After Trump’s Tariff Threat, Is a China Currency War Next?

Allowing China’s currency to fall could endanger the country’s economy. Confronting a weaker yuan, Chinese companies and affluent families might rush to shift money out of the country instead of investing at home.

Update: 2024-11-28 01:10 GMT

Representative Image

Keith Bradsher

Beijing has a powerful tool for responding to President-elect Donald Trump’s threatened new tariffs on Chinese goods: It could start a currency war, a step that poses formidable risks for China as well as the United States. Letting China’s currency, the yuan, lose value against the dollar would be a tried and true answer to tariffs. A cheaper yuan would make Chinese exports less expensive for overseas buyers, mitigating the harm to China’s competitiveness from Trump’s tariffs. Beijing did just that in 2018 and 2019, when Trump imposed tariffs in his first term.

A cheaper yuan could partially or entirely offset the effects of the extra 10% tariff on Chinese goods that Trump said Monday he would order on his first day in office. He also said he would slap a 25% tariff on goods from Canada and Mexico, while demanding that they, along with China, halt flows of drugs to the United States. A strategic devaluation of China’s currency, which is tightly controlled by the country’s central bank, could allow Beijing to supercharge its powerful export machine. China’s overall volume of exports to all destinations already surged nearly 12% in the first nine months of this year versus last year. China is poised for further gains, as its banks step up lending to build new factories.

But allowing China’s currency to fall could endanger the country’s economy. Confronting a weaker yuan, Chinese companies and affluent families might rush to shift money out of the country instead of investing at home.

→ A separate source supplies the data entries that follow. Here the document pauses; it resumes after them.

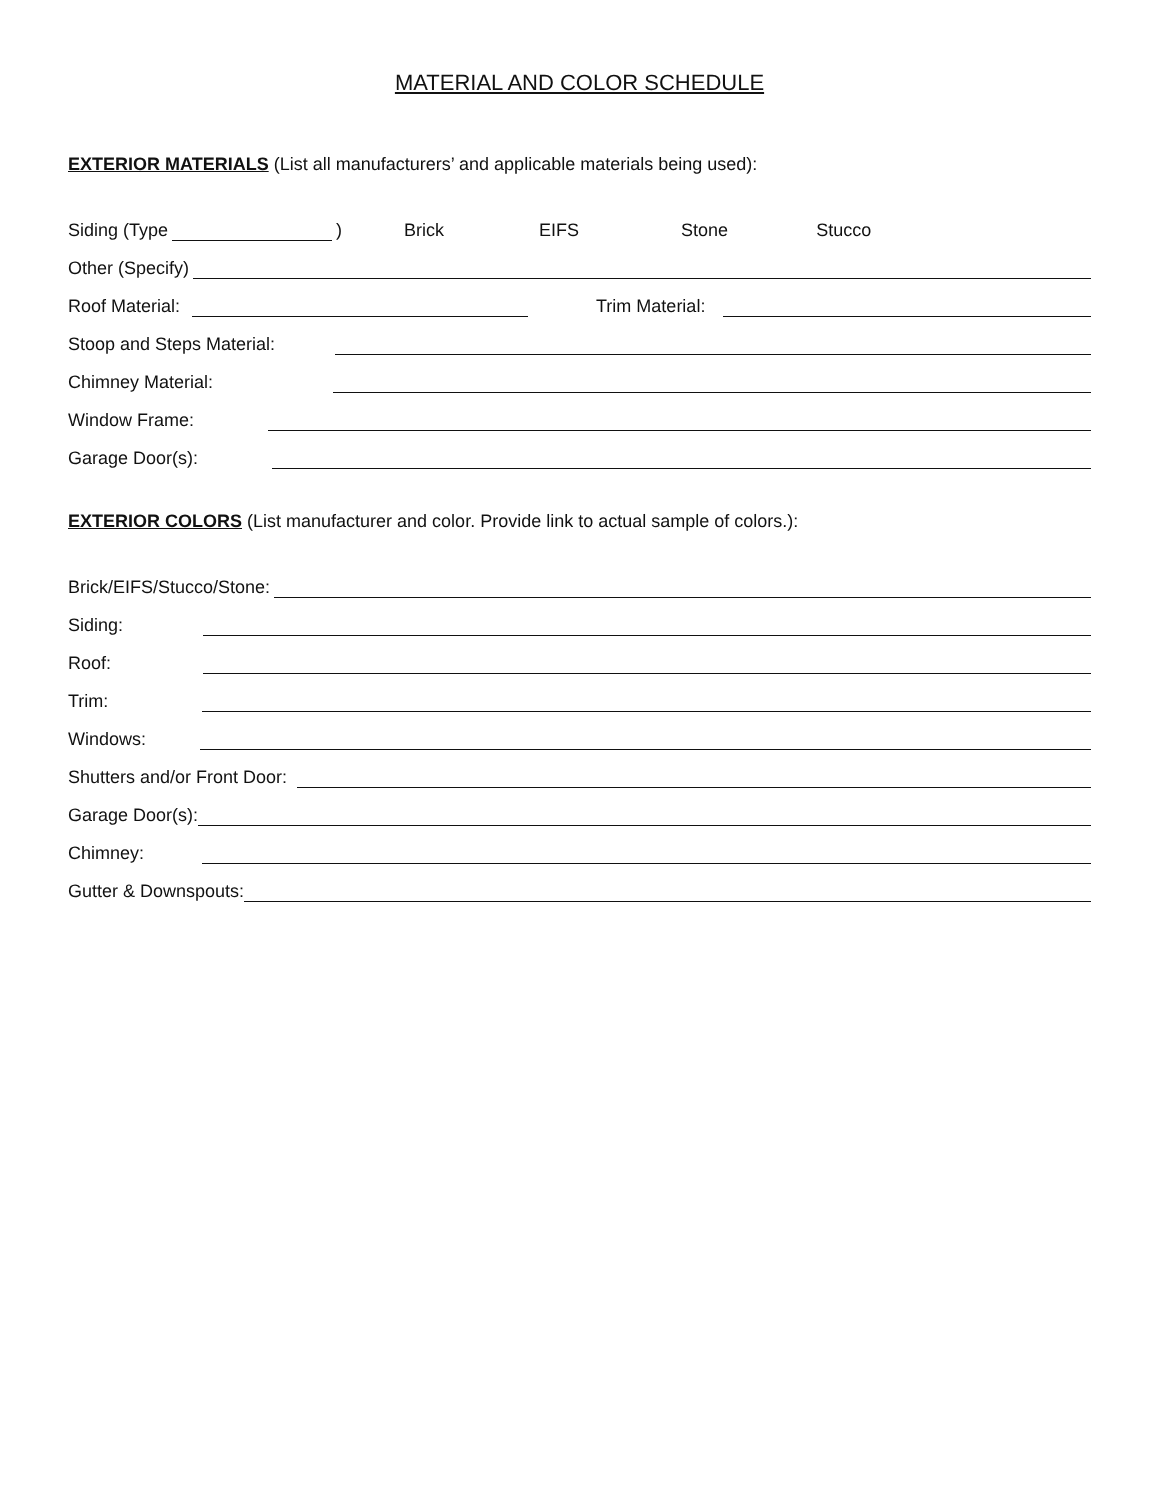MATERIAL AND COLOR SCHEDULE
EXTERIOR MATERIALS (List all manufacturers’ and applicable materials being used):
Siding (Type ) Brick EIFS Stone Stucco
Other (Specify)
Roof Material:
Trim Material:
Stoop and Steps Material:
Chimney Material:
Window Frame:
Garage Door(s):
EXTERIOR COLORS (List manufacturer and color. Provide link to actual sample of colors.):
Brick/EIFS/Stucco/Stone:
Siding:
Roof:
Trim:
Windows:
Shutters and/or Front Door:
Garage Door(s):
Chimney:
Gutter & Downspouts:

A weaker exchange rate for the yuan against the dollar could also hurt the Chinese public’s confidence, undermine consumer spending and erode share prices. It could also work at cross purposes to recent efforts by policymakers to shore up the economy, which has been slammed by a housing market collapse that has erased much of the savings of China’s middle class.

China’s central bank, the People’s Bank of China, drew international criticism when it suddenly devalued the yuan in August 2015 and has been wary of allowing such an abrupt move again. Liu Ye, the head of the international department, said at a news conference Friday that the central bank would “maintain the basic stability of the renminbi exchange rate at a reasonable equilibrium level.” But China is deeply hostile to any new tariffs. Responding to Trump’s threat on Monday, the Chinese Embassy in Washington said: “China believes that China-U.S. economic and trade cooperation is mutually beneficial in nature. No one will win a trade war or a tariff war.”

Chinese companies have substantially strengthened their manufacturing capacity in other countries in recent years, building factories that assemble components from China into finished goods for sale in the United States and elsewhere. This has allowed some of them to bypass tariffs imposed by the United States during the first Trump administration.

Many Chinese business owners have been moving money overseas in recent weeks to further beef up their foreign operations and make sure that China can maintain robust exports even if Trump imposes additional tariffs. Wang Shouwen, China’s chief international trade negotiator, speaking at a news conference Friday, promised strong support for exporters. He said that China would provide more trade financing and export insurance for these companies.

China’s exports to the United States have stayed strong despite the 2018 and 2019 tariffs, as many Chinese companies have broken their exports into shipments small enough to avoid tariffs or tracking by customs officials. China has also increased exports rapidly to Southeast Asia and Mexico, where goods are then often processed and reshipped to the United States with little or no tariffs collected.

In the days after Trump’s election victory this month, the value of the yuan slipped about 2% against the dollar. It has stabilized in the past week at around 7.25 yuan to the dollar. Many other currencies have also weakened against the dollar since the election. The Mexican peso and Canadian dollar tumbled after Trump targeted both countries with potential tariffs.

The People’s Bank of China sets a daily band of exchange rates, buying and selling currencies in cooperation with state-controlled banks to keep the yuan in a narrow range. Some currency market observers say that the state banks may be selling dollars now and using the money to buy renminbi, to preserve the current exchange rate.

Arthur Kroeber, a founding partner of Gavekal, an economic research firm, said that the yuan could fall another 9% or 10% if the United States imposed steep tariffs on Chinese goods. That would mean nearly 8 yuan would be required to buy a single dollar, a level not seen since 2006. But many other analysts are skeptical that China would tolerate such a steep decline in the yuan. They predict a floor for the currency at 7.3 to 7.5 per dollar.

China for many years was willing to allow the yuan to remain weak to power its exports. But the central bank has begun to face an unusual ideological obstacle to any sharp weakening of the currency. At a rare gathering in January of Politburo members, ministers and provincial leaders, Xi Jinping, China’s top leader, gave a speech describing his vision for “high-quality financial development.”

Xi said that maintaining a strong currency was necessary for China to be a financial power, along with other key elements like a strong central bank and financial institutions.

Currency policy is likely to be a priority in the new Trump administration: Trump’s choice for Treasury secretary, Scott Bessent, is a hedge fund manager with decades of experience in currency trading. But he is better known for taking positions on the British pound and Japanese yen than the yuan.

There is an obvious temptation for China to push the currency weaker before Trump takes over, as precautionary protection against tariffs. But Brad Setser, a former official in the Obama and Biden administrations who has long specialized in China’s currency policies, expressed doubt that Beijing would do so.

“It clearly runs the risk of provoking an angry Trump administration” and could prompt Trump to set tariffs even higher, Setser said.